On the other hand, lots 1 and 2 were vested by the
Alien Property Custodian on March 14, 1946. The two-year period,
therefore, within which to file a suit for their return expired on March
14, 1948. As no suit or claim for the return of said properties
pursuant to sections 9 or 32(a) of the Trading with the Enemy Act was
filed by plaintiff within two years from the date of vesting, the
"later" date and the last on which suit could be brought was April 30,
1949. The claim filed by plaintiff with the Philippine Alien Property
Administration on November 15, 1948 obviously could not toll the
two-year period that had already expired on March 14, 1948. And the
complaint in the present case having been filed only on November 13,
1950, the same is already barred. (Pass vs. McGrath, 192 F. 2d 415; Kroll vs.
McGrath, 91 F. Supp. 173.) The lower court, therefore, had no
jurisdiction to entertain the action insofar as these lots are
concerned.
Plaintiff contends that section 33 of the Trading
with the Enemy Act cannot prevail over section 40 of the Code of Civil
Procedure, which provides that an action to recover real property
prescribes after 10 years, on the theory that under international law
questions relating to real property are governed by the law of the place
where the property is located and that prescription, being remedial, is
likewise governed by the laws of the forum. But the trading with the
Enemy Act, by consent of the Philippine Government, continued to be in
force in the Philippines even after July 4, 1946 (Brownell, Jr., vs. Sun Life Assurance Co. of Canada,* 50 Off. Gaz., 4814; Brownell, Jr. vs.
Bautista, 95 Phil., 853) and consequently, is as much part of the law
of the land as section 40 of the Code of Civil Procedure. Contrary to
plaintiff's claim, therefore, there is here no conflict of laws
involved. It should be stated that in an action under the Trading with
the Enemy Act for the recovery of property vested thereunder, the rights
of the parties must necessarily be governed by the terms of that Act.

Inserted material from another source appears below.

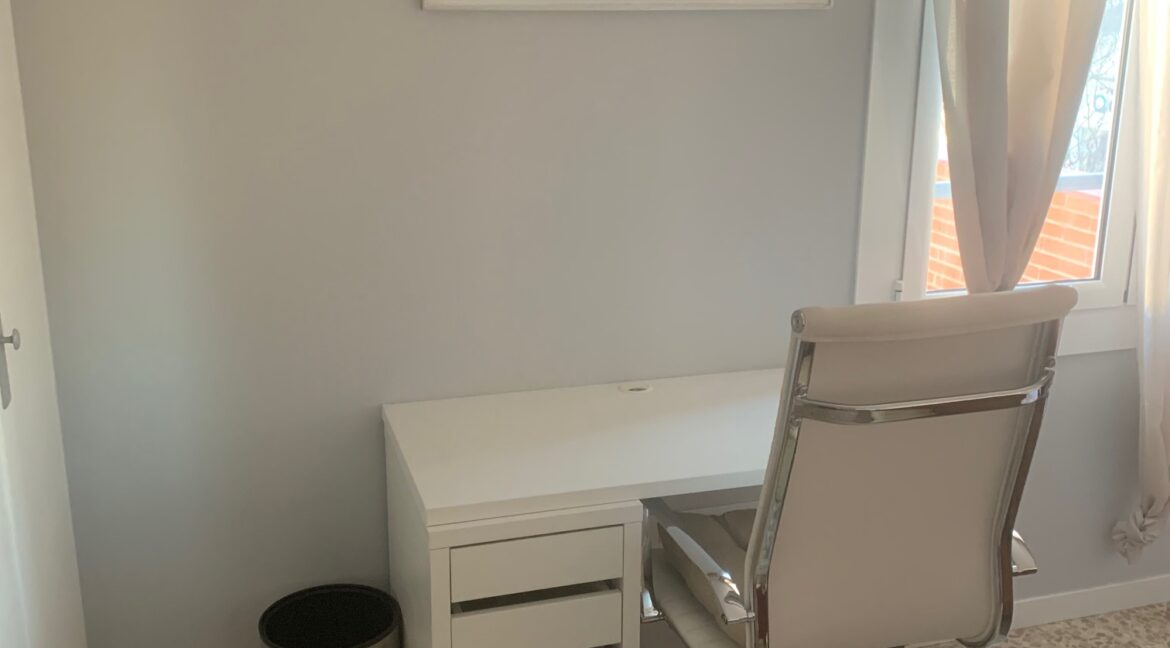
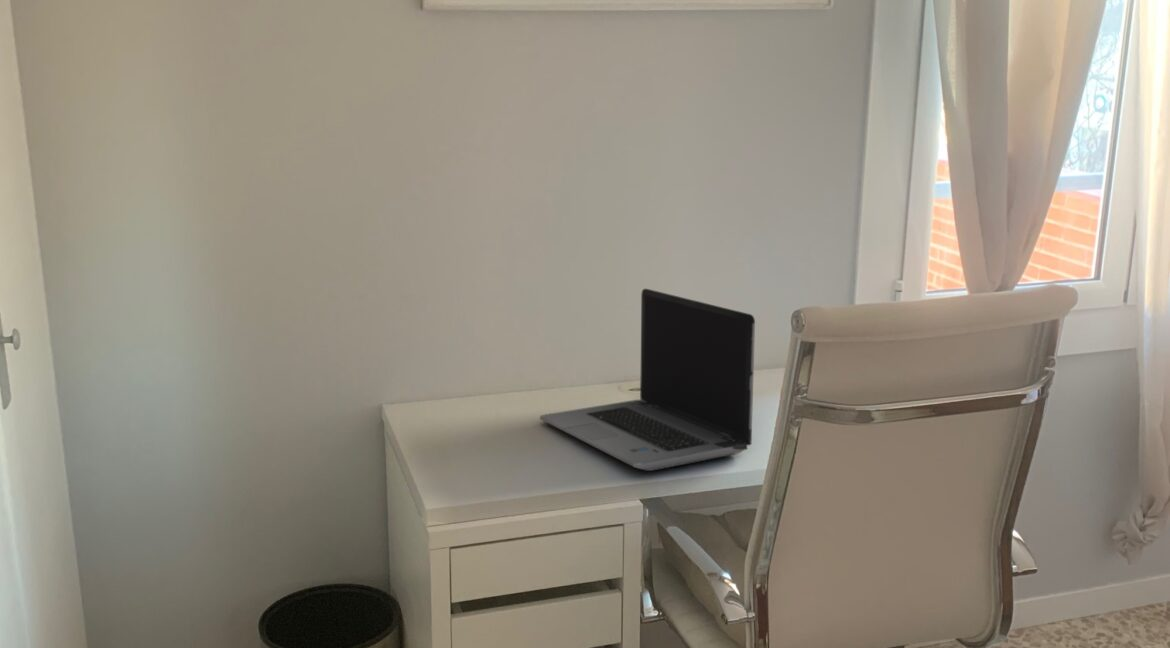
+ laptop computer [539,288,756,472]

Indeed, section 7 (c) thereof explicitly provides that the relief
available to a claimant of vested property is limited to those expressly
provided for by its terms.
Needless to say, the defense of limitation as
contained in section 33 of Trading with the Enemy Act, as amended, may
be invoked not only by the defendant Attorney General of the United
States but also by the intervenor Republic of the Philippines to which
the lands in question were transferred. To sustain plaintiff's claim and
preclude the Republic from putting up that defense would render
nugatory the provisions of the Act. For in such case, a claimant who has
failed to file his claim or suit within the period provided for in
section 33 of the Act and consequently has forfeited whatever right she
may have therein, could easily circumvent the law. It would also mean
that the transfer of vested property to the Republic would have the
effect of permitting re-examination of the title to such vested property
which has already become absolute in the name of the United States, the
transferor, for failure of the claimant to assert his claim within the
prescribed time. This absurdity, to say the least, cannot be
countenanced.
In view of the foregoing, the order appealed from
insofar as it dismisses the complaint with respect to Lots 1 and 2 and
the claim for damages against the Attorney General of the United States
and the Republic of the Philippines, is affirmed, but revoked insofar as
it dismisses the complaint with respect to Lots 3 and 4, as to which
the case is hereby remanded to the court below for further proceedings.
Without costs.
Paras, C.J., Bengzon, Montemayor, Bautista Angelo, Labrador, Concepcion, Reyes, J.B.L., Endencia and Barrera, JJ., concur.